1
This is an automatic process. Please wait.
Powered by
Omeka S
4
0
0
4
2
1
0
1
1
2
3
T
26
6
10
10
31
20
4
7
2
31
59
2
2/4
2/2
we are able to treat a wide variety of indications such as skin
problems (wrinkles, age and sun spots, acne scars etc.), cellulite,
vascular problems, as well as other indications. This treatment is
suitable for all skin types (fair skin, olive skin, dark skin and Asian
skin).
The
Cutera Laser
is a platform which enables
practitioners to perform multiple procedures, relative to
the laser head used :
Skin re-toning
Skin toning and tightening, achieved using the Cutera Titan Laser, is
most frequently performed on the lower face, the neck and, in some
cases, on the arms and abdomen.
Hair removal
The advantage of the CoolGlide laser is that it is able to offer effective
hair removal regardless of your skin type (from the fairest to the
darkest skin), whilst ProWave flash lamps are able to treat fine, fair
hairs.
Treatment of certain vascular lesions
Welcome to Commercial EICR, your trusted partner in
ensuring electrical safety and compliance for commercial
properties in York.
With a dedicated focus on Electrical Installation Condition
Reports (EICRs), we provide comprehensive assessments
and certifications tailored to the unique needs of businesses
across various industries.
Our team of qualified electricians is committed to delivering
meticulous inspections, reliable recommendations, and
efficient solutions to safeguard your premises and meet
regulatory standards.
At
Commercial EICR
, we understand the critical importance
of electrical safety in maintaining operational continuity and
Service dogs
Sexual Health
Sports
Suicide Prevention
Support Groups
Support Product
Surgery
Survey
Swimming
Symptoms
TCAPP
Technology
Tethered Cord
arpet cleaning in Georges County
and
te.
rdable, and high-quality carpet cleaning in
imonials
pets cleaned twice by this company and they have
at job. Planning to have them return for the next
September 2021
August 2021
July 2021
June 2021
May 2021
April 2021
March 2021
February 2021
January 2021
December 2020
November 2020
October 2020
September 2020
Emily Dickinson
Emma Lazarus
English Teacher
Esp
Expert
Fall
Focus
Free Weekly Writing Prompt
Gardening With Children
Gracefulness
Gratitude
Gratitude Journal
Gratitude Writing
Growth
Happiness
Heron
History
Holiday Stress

[AIM OF THE TASK]: Each line of the records above, from the first through the one containing "hair removal regardless", is to be retyped exactly; no other line belongs.

[SOLUTION BELOW]:
1
This is an automatic process. Please wait.
Powered by
Omeka S
4
0
0
4
2
1
0
1
1
2
3
T
26
6
10
10
31
20
4
7
2
31
59
2
2/4
2/2
we are able to treat a wide variety of indications such as skin
problems (wrinkles, age and sun spots, acne scars etc.), cellulite,
vascular problems, as well as other indications. This treatment is
suitable for all skin types (fair skin, olive skin, dark skin and Asian
skin).
The
Cutera Laser
is a platform which enables
practitioners to perform multiple procedures, relative to
the laser head used :
Skin re-toning
Skin toning and tightening, achieved using the Cutera Titan Laser, is
most frequently performed on the lower face, the neck and, in some
cases, on the arms and abdomen.
Hair removal
The advantage of the CoolGlide laser is that it is able to offer effective
hair removal regardless of your skin type (from the fairest to the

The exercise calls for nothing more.